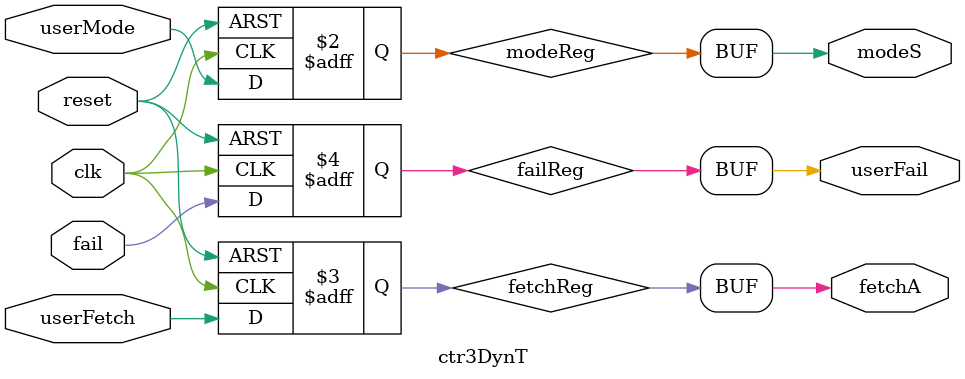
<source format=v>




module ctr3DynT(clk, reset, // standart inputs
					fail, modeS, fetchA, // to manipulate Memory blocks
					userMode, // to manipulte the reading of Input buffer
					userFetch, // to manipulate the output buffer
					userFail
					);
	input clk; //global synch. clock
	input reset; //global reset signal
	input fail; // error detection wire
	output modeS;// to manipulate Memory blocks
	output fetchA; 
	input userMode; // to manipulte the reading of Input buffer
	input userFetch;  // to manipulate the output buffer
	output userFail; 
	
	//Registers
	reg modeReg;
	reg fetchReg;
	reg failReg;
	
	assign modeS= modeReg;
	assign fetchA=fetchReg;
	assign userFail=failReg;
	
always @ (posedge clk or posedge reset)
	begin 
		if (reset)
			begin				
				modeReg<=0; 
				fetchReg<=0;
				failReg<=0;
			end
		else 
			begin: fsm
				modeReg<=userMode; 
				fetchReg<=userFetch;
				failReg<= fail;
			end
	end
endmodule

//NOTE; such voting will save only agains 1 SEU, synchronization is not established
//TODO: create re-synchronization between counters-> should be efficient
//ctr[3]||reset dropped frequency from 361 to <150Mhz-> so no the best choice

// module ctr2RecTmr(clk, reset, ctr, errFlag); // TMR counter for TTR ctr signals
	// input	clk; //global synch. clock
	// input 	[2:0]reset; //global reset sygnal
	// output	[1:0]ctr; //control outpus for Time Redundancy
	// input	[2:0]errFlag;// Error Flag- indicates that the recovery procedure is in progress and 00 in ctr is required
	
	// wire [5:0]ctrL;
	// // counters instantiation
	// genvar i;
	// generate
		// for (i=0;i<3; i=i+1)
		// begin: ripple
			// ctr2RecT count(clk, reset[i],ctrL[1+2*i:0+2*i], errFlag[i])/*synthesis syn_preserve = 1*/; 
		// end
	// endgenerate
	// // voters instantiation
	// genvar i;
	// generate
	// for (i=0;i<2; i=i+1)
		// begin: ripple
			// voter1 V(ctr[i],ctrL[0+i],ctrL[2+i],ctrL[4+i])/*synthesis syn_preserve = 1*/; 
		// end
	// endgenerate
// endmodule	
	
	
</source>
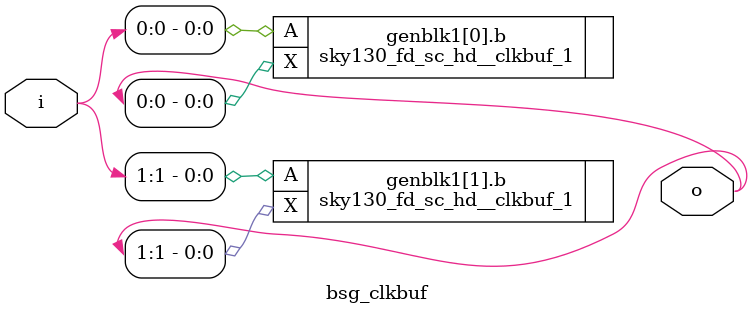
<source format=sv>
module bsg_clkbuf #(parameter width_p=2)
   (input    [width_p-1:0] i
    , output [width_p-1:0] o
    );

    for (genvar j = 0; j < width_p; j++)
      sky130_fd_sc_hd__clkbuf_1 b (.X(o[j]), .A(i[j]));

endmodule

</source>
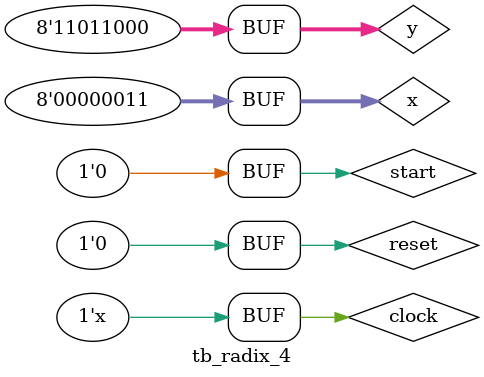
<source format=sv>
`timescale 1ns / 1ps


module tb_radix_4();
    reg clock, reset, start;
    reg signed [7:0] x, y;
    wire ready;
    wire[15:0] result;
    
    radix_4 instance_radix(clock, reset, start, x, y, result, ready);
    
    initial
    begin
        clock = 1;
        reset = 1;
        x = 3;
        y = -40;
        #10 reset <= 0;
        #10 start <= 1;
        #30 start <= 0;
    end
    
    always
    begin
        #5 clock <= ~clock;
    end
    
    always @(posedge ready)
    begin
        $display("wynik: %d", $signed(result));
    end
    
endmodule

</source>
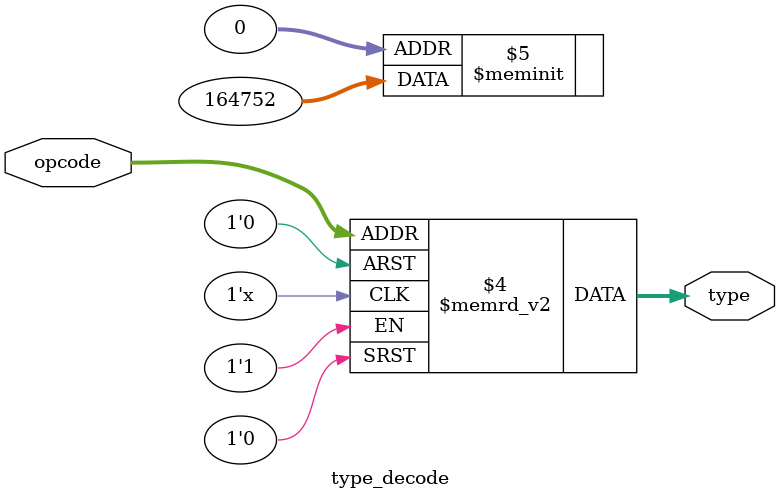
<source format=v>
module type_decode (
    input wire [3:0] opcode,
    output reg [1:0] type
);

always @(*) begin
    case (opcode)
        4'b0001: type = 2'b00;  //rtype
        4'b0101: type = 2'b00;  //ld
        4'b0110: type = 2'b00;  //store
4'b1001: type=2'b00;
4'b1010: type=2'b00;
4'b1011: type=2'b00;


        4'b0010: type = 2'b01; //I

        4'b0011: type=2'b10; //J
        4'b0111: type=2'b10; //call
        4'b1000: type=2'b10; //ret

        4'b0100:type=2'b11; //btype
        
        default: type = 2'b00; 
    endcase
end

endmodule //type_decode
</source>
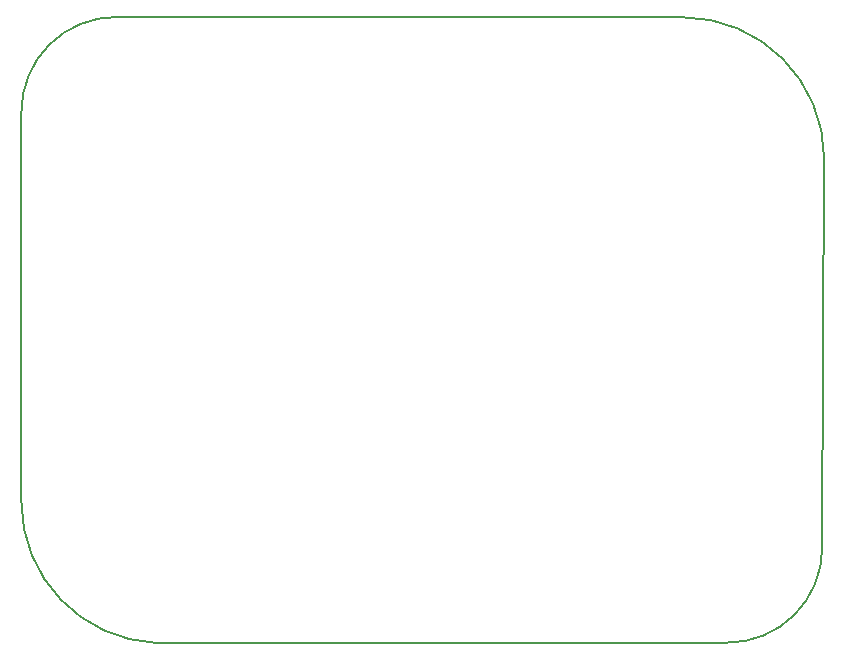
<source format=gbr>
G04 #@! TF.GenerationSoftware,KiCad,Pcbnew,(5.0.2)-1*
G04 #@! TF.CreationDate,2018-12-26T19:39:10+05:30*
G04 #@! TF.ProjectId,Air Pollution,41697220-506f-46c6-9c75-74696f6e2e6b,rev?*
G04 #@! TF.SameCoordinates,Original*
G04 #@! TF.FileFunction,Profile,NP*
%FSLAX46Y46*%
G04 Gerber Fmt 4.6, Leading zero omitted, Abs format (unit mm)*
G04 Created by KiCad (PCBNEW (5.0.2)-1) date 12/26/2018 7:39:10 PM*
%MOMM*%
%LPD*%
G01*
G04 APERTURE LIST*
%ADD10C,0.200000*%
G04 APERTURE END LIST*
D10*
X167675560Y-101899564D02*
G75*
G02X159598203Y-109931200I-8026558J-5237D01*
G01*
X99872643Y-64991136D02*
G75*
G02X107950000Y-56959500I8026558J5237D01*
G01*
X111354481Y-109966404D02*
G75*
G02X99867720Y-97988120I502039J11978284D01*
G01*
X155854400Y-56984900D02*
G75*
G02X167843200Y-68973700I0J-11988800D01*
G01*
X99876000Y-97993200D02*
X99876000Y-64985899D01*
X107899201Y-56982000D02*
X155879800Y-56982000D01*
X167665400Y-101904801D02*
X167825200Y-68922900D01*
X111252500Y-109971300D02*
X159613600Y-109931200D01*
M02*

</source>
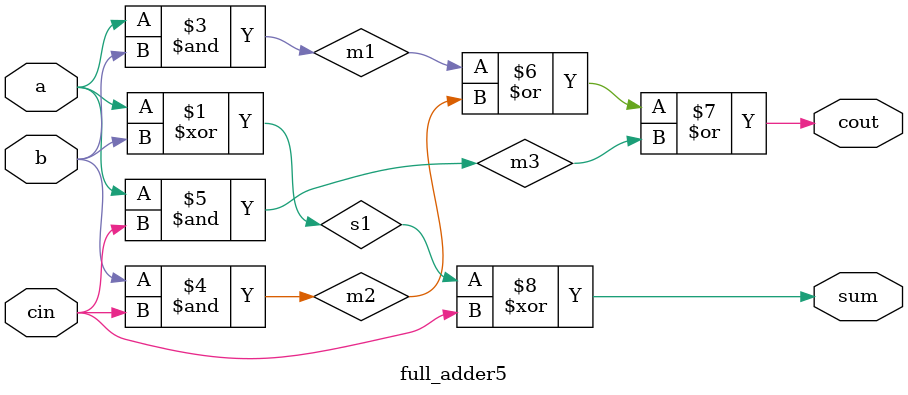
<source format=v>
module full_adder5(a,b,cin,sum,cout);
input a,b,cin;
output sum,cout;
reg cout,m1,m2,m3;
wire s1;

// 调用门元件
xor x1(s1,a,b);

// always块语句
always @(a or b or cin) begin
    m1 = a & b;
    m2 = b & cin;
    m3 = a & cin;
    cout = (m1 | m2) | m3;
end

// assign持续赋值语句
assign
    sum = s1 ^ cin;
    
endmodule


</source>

■ ■ ■ ■ ■

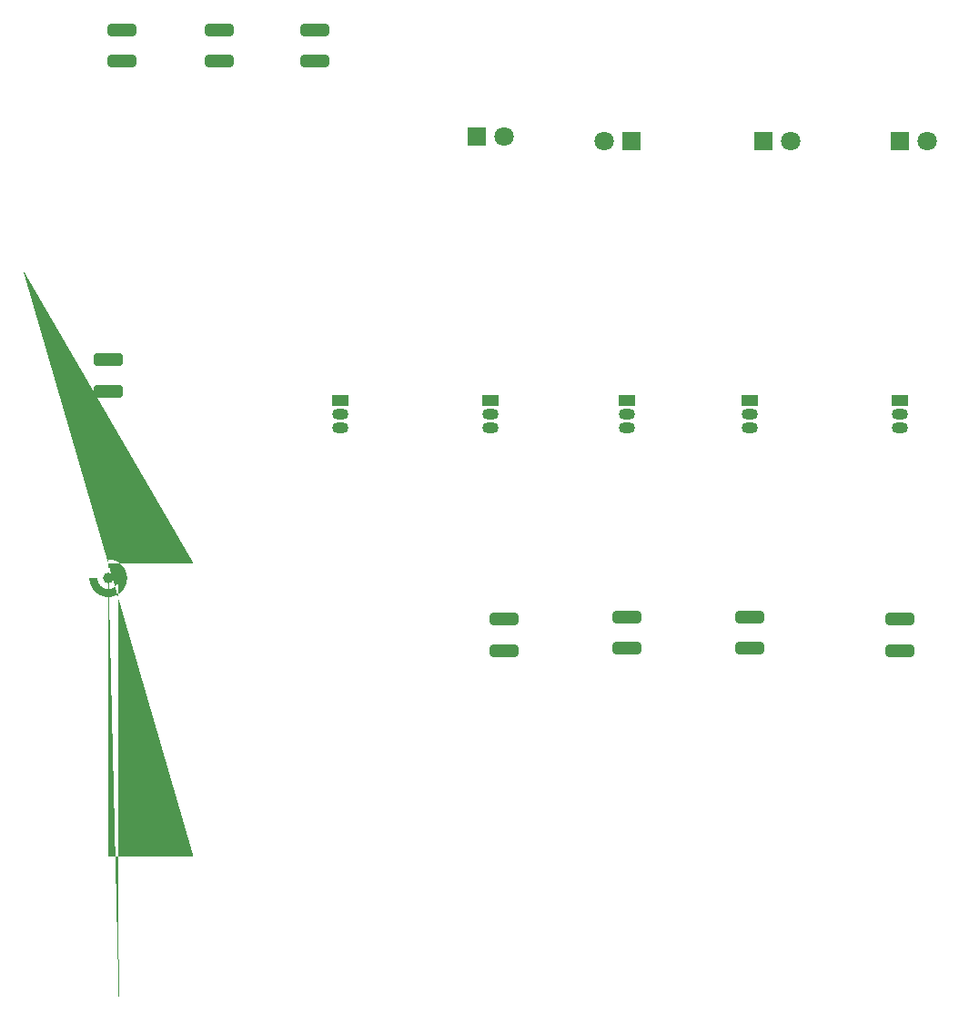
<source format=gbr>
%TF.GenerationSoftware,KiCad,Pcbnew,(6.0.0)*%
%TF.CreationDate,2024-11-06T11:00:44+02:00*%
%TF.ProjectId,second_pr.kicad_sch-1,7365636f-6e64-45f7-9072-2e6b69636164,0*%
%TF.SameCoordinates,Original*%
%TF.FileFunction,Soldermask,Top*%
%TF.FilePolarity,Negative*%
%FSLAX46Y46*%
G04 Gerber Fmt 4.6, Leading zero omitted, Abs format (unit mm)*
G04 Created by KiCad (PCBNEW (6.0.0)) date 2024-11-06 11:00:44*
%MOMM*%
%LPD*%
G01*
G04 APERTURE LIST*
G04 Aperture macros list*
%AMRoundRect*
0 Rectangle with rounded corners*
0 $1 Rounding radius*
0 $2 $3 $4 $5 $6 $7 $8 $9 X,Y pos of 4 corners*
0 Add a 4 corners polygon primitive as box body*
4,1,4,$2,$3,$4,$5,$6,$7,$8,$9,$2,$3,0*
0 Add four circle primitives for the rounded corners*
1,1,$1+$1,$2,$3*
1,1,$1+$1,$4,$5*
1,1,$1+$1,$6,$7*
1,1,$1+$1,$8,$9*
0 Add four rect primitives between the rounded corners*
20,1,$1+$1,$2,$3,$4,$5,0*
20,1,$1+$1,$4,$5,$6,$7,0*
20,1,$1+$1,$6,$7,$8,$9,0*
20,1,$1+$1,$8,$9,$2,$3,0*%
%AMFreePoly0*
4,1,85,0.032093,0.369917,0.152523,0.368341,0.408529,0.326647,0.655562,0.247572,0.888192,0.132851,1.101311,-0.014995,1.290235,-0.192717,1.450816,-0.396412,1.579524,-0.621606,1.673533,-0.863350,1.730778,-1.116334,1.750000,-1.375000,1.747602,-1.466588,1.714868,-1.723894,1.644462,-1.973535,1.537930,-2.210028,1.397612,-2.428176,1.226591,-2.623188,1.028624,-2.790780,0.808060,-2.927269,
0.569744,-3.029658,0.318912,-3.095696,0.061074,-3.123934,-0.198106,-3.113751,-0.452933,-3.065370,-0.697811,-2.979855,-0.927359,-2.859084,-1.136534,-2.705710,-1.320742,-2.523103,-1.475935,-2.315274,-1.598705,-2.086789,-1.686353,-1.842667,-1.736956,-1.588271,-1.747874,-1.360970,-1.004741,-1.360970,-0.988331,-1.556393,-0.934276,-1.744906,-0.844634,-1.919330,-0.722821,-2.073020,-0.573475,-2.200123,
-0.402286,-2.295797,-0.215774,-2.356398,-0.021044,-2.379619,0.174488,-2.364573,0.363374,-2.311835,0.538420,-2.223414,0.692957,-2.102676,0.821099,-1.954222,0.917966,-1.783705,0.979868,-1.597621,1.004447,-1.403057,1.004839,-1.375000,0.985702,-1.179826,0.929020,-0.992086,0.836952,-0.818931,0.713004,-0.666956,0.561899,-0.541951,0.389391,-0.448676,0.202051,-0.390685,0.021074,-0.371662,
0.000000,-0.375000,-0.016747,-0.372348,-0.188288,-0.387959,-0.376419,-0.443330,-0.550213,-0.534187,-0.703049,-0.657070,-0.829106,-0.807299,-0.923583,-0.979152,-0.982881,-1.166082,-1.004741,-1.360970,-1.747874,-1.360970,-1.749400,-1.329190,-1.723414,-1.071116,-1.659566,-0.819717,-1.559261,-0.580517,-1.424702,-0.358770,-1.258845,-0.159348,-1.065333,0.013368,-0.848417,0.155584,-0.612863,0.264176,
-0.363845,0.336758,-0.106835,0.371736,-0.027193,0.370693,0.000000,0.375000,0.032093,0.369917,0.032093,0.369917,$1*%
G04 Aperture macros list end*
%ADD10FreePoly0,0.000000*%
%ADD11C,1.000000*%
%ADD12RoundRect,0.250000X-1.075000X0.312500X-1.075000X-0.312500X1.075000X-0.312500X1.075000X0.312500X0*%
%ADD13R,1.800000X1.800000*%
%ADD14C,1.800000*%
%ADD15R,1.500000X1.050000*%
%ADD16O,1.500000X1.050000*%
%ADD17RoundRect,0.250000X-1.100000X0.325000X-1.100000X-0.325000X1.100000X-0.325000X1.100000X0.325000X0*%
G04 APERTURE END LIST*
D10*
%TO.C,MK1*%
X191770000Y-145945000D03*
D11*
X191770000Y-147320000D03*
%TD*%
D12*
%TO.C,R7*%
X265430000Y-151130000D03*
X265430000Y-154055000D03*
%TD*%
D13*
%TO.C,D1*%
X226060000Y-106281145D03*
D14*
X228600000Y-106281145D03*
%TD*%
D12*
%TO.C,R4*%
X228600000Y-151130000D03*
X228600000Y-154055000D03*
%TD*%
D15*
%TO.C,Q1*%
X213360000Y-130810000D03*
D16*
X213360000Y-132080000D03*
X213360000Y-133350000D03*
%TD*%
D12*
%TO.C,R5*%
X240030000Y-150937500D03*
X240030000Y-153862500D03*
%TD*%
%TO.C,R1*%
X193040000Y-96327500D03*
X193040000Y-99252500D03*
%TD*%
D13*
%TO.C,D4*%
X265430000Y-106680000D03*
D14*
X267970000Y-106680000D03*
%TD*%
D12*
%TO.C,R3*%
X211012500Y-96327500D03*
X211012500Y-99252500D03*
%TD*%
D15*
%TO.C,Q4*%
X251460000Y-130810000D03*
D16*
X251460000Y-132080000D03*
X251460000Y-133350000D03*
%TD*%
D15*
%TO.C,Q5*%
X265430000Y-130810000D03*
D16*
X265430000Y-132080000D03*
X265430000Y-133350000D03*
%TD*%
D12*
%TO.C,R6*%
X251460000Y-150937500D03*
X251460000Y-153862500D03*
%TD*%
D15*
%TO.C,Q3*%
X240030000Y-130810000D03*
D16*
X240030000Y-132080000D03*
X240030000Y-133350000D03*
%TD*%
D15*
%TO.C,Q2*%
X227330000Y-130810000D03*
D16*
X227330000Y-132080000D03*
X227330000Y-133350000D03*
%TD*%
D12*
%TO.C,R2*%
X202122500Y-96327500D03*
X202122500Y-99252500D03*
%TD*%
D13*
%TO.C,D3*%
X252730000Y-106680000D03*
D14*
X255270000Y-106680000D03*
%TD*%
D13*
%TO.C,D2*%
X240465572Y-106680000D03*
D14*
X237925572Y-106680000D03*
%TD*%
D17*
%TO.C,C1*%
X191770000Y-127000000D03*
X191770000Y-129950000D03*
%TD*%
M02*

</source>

■ ■ ■ ■ ■

Problem description – Where a line in the entries holds "FileFunction", copy that line.

Reply –
G04 #@! TF.FileFunction,Profile,NP*
%TF.FileFunction,Soldermask,Top*%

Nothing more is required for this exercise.